What the architecture looks like

A meeting-AI workflow on a local SLM has a configuration that looks like this.

A small specialized model — fine-tuned on the company's own meeting transcripts, where available, or on a curated corpus of business conversations as a starting point — runs on infrastructure the company controls. For a smaller company, that can be a single mid-grade GPU server. For larger deployments, it scales to a small cluster.

The inference happens on the company's side of the security boundary. Transcripts come in from the audio pipeline, get summarized by the local model, and the summaries go out to the downstream tools (Slack, CRM, project management). Nothing crosses the boundary.

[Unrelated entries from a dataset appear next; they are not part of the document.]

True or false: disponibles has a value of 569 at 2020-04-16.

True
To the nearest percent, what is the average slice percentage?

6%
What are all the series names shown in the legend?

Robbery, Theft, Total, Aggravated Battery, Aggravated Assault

In the live case — meetings where the model is producing real-time suggestions during the call — the model can run on the workstation of the person running the meeting, for the fastest possible response. The latency drops from 1-2 seconds to under 200ms, which is the difference between "the AI is keeping up with the conversation" and "the AI is one beat behind."

What gets better, beyond cost

The cost savings are the obvious story. The under-told story is that a model trained on the company's meetings is a meaningfully better tool.

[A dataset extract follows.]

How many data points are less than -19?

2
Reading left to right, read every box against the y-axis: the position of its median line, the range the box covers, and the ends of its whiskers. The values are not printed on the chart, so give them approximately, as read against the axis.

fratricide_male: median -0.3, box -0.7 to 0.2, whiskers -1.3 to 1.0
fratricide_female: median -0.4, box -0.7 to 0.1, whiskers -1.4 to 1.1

A general-purpose cloud LLM, summarizing a meeting, produces a competent summary. But it doesn't know which people in the meeting are senior, which initiatives are strategic priorities, which acronyms are internal jargon for what. It writes summaries that sound like a generic AI summarized a generic meeting.

A model trained on the company's transcripts knows the org chart, the product names, the strategic priorities. The summaries are richer, the action items are better-attributed, the quote highlights are more relevant. The summaries sound like they came from someone who was in the meeting.

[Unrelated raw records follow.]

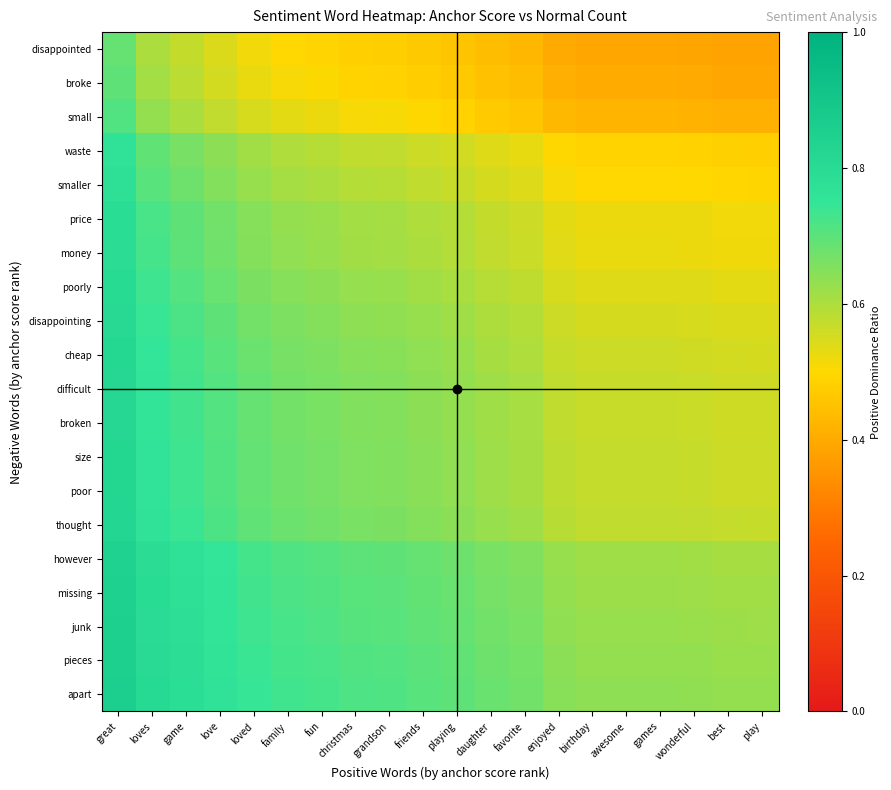

Rank the series at great from highest to lowest value.

apart, pieces, junk, missing, however, thought, size, poor, difficult, broken, cheap, disappointing, poorly, money, price, smaller, waste, small, broke, disappointed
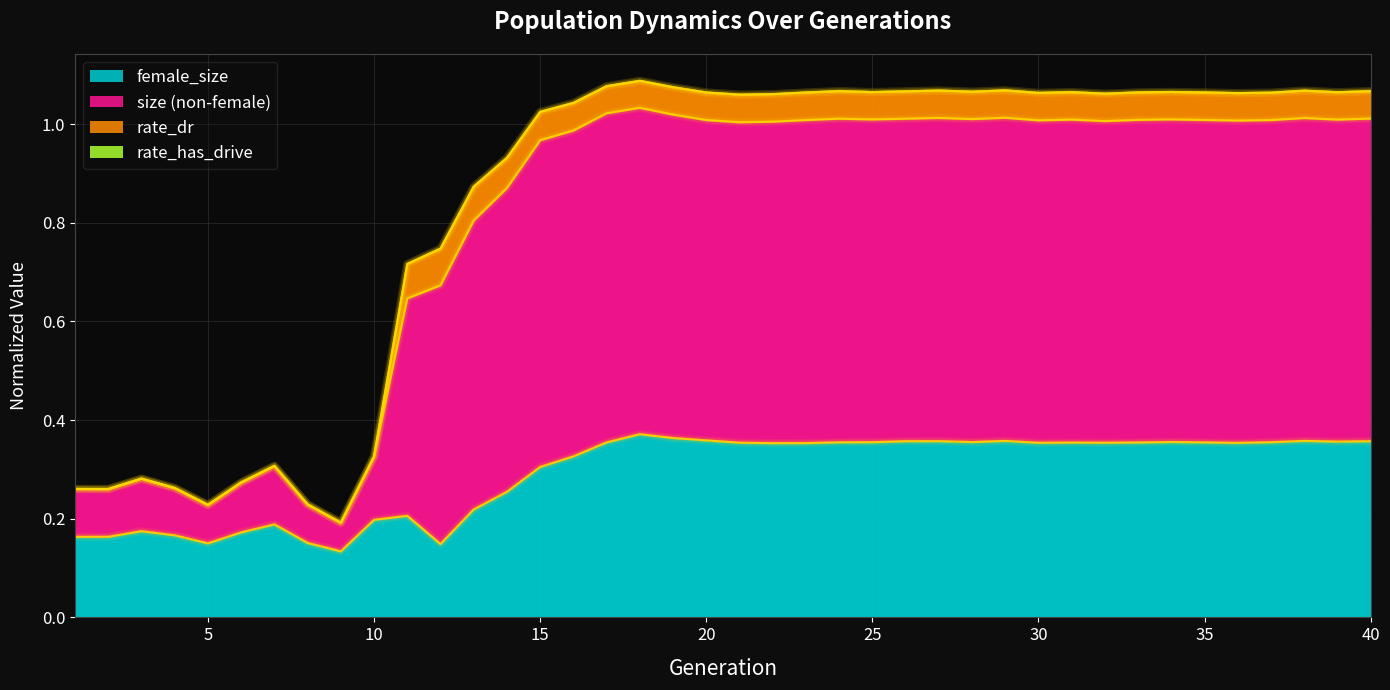

At how many categories does at least one series exceed 0?

40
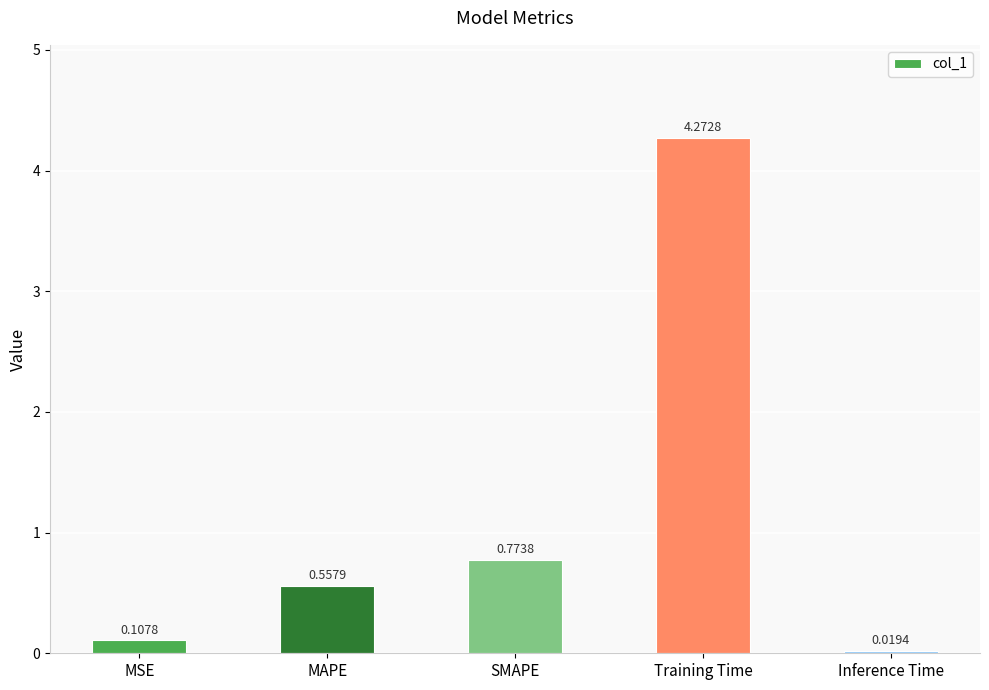

What is the label of the 3rd bar from the right?

SMAPE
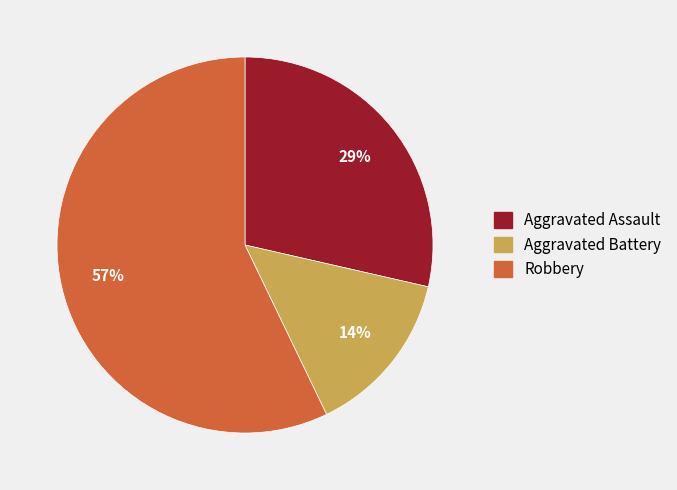

To the nearest percent, what is the difference between the largest and smallest slice percentages?

43%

Across hundreds of meetings per day at a real company, the quality difference is enormous. People actually read the summaries. The action items get followed up on. The CRM stays current because the summaries that flow into it are actually useful.

What we won't pretend

We are not going to pretend that the local-SLM case for meeting AI is uncomplicated.

The fine-tuning is non-trivial. The training data — historical meeting transcripts — exists at most companies but is typically scattered, inconsistent, and full of PII that has to be handled carefully before it can be used for training. Getting a good local model from a company's own meeting history is real work.

The deployment is non-trivial. Running inference on a small cluster requires engineering attention. The companies that do this well today have invested significantly in their infrastructure.

The local model gives up some breadth. For unusual meeting types — a one-off training session, a board meeting with unfamiliar participants, a brainstorm in a domain the model wasn't trained on — a frontier cloud LLM may produce a better summary. A well-designed pipeline routes the unusual cases to the cloud and the routine cases to the local model.

For most companies in most weeks, the local-SLM architecture is the right choice — but it is not the easier choice.

The pattern, once more

Avery NXR is not a meeting AI tool. It scaffolds Next.js applications. The architectural pattern that makes Avery NXR work for code scaffolding is the same one that makes a local SLM the right tool for meeting summarization.

Meetings are where a lot of confidential, high-volume, repetitive AI work is happening today. They are also where the local-SLM case is, in some sense, most urgent — because the privacy stakes are the highest. Customer information, internal strategy, personnel decisions: these are the things companies most want to keep inside their own systems.

The companies that build excellent meeting AI on local infrastructure — with sensible fine-tuning, sensible deployment, sensible business models — are going to win this category. The cloud-LLM-first incumbents will hold the market for another year or two, until the operational and privacy math gets too obvious to ignore.

We will be watching. We may, eventually, build in this space. For now, we are pointing at it and noting that the pattern continues to repeat.